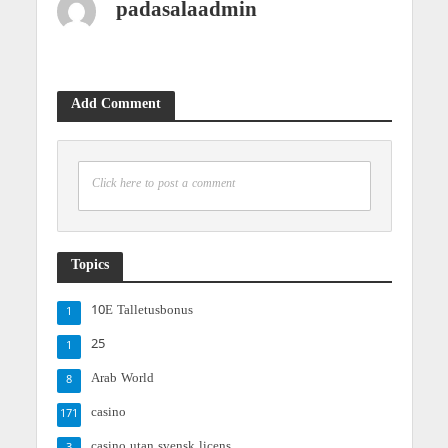
padasalaadmin
Add Comment
Click here to post a comment
Topics
10E Talletusbonus
1
25
1
Arab World
8
casino
171
casino utan svensk licens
◇ ◇ ◇ ◇ ◇ ◇ ◇
> Exercise directions
Restate the records above in full, word for word. Keep pictures out.

> Task response
padasalaadmin
Add Comment
Click here to post a comment
Topics
10E Talletusbonus
1
25
1
Arab World
8
casino
171
casino utan svensk licens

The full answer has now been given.